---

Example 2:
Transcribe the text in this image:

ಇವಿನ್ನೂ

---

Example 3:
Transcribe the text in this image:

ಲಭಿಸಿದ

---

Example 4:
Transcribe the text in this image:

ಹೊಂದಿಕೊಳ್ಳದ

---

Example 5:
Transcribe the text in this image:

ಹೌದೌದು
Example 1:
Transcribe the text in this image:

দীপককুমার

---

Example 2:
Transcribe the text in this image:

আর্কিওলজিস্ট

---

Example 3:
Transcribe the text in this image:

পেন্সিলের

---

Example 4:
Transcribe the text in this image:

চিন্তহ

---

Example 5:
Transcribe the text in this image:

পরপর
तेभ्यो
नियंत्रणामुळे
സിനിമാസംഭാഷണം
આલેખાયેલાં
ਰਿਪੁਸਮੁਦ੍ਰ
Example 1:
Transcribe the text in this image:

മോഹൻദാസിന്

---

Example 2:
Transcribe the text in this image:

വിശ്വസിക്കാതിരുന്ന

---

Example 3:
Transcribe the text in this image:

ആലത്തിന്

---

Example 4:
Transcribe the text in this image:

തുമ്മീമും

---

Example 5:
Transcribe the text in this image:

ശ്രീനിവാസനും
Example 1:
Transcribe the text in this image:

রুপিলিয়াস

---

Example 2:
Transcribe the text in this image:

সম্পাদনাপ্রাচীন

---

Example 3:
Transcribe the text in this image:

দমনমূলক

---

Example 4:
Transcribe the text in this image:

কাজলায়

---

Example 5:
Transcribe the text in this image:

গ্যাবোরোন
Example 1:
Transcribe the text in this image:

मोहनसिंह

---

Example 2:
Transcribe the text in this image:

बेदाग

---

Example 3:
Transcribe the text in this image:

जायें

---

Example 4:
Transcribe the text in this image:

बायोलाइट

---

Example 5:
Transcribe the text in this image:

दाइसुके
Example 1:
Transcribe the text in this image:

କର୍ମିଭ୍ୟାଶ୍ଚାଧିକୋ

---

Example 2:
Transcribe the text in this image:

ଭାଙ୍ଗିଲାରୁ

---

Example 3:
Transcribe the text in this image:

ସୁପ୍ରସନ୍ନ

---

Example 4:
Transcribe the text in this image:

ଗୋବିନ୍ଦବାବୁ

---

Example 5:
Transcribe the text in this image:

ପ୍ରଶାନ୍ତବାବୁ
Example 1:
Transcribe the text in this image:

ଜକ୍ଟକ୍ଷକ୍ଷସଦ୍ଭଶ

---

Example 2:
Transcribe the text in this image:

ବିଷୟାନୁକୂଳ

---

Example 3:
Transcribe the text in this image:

________

• **SHORT PROBLEM**: Convert the records above into a Markdown table with two columns, Row and Entry. Give each non-blank line its own numbered row.

• **FULL ANSWER**:
| Row | Entry |
|---|---|
| 1 | --- |
| 2 | Example 2: |
| 3 | Transcribe the text in this image: |
| 4 | ಇವಿನ್ನೂ |
| 5 | --- |
| 6 | Example 3: |
| 7 | Transcribe the text in this image: |
| 8 | ಲಭಿಸಿದ |
| 9 | --- |
| 10 | Example 4: |
| 11 | Transcribe the text in this image: |
| 12 | ಹೊಂದಿಕೊಳ್ಳದ |
| 13 | --- |
| 14 | Example 5: |
| 15 | Transcribe the text in this image: |
| 16 | ಹೌದೌದು |
| 17 | Example 1: |
| 18 | Transcribe the text in this image: |
| 19 | দীপককুমার |
| 20 | --- |
| 21 | Example 2: |
| 22 | Transcribe the text in this image: |
| 23 | আর্কিওলজিস্ট |
| 24 | --- |
| 25 | Example 3: |
| 26 | Transcribe the text in this image: |
| 27 | পেন্সিলের |
| 28 | --- |
| 29 | Example 4: |
| 30 | Transcribe the text in this image: |
| 31 | চিন্তহ |
| 32 | --- |
| 33 | Example 5: |
| 34 | Transcribe the text in this image: |
| 35 | পরপর |
| 36 | तेभ्यो |
| 37 | नियंत्रणामुळे |
| 38 | സിനിമാസംഭാഷണം |
| 39 | આલેખાયેલાં |
| 40 | ਰਿਪੁਸਮੁਦ੍ਰ |
| 41 | Example 1: |
| 42 | Transcribe the text in this image: |
| 43 | മോഹൻദാസിന് |
| 44 | --- |
| 45 | Example 2: |
| 46 | Transcribe the text in this image: |
| 47 | വിശ്വസിക്കാതിരുന്ന |
| 48 | --- |
| 49 | Example 3: |
| 50 | Transcribe the text in this image: |
| 51 | ആലത്തിന് |
| 52 | --- |
| 53 | Example 4: |
| 54 | Transcribe the text in this image: |
| 55 | തുമ്മീമും |
| 56 | --- |
| 57 | Example 5: |
| 58 | Transcribe the text in this image: |
| 59 | ശ്രീനിവാസനും |
| 60 | Example 1: |
| 61 | Transcribe the text in this image: |
| 62 | রুপিলিয়াস |
| 63 | --- |
| 64 | Example 2: |
| 65 | Transcribe the text in this image: |
| 66 | সম্পাদনাপ্রাচীন |
| 67 | --- |
| 68 | Example 3: |
| 69 | Transcribe the text in this image: |
| 70 | দমনমূলক |
| 71 | --- |
| 72 | Example 4: |
| 73 | Transcribe the text in this image: |
| 74 | কাজলায় |
| 75 | --- |
| 76 | Example 5: |
| 77 | Transcribe the text in this image: |
| 78 | গ্যাবোরোন |
| 79 | Example 1: |
| 80 | Transcribe the text in this image: |
| 81 | मोहनसिंह |
| 82 | --- |
| 83 | Example 2: |
| 84 | Transcribe the text in this image: |
| 85 | बेदाग |
| 86 | --- |
| 87 | Example 3: |
| 88 | Transcribe the text in this image: |
| 89 | जायें |
| 90 | --- |
| 91 | Example 4: |
| 92 | Transcribe the text in this image: |
| 93 | बायोलाइट |
| 94 | --- |
| 95 | Example 5: |
| 96 | Transcribe the text in this image: |
| 97 | दाइसुके |
| 98 | Example 1: |
| 99 | Transcribe the text in this image: |
| 100 | କର୍ମିଭ୍ୟାଶ୍ଚାଧିକୋ |
| 101 | --- |
| 102 | Example 2: |
| 103 | Transcribe the text in this image: |
| 104 | ଭାଙ୍ଗିଲାରୁ |
| 105 | --- |
| 106 | Example 3: |
| 107 | Transcribe the text in this image: |
| 108 | ସୁପ୍ରସନ୍ନ |
| 109 | --- |
| 110 | Example 4: |
| 111 | Transcribe the text in this image: |
| 112 | ଗୋବିନ୍ଦବାବୁ |
| 113 | --- |
| 114 | Example 5: |
| 115 | Transcribe the text in this image: |
| 116 | ପ୍ରଶାନ୍ତବାବୁ |
| 117 | Example 1: |
| 118 | Transcribe the text in this image: |
| 119 | ଜକ୍ଟକ୍ଷକ୍ଷସଦ୍ଭଶ |
| 120 | --- |
| 121 | Example 2: |
| 122 | Transcribe the text in this image: |
| 123 | ବିଷୟାନୁକୂଳ |
| 124 | --- |
| 125 | Example 3: |
| 126 | Transcribe the text in this image: |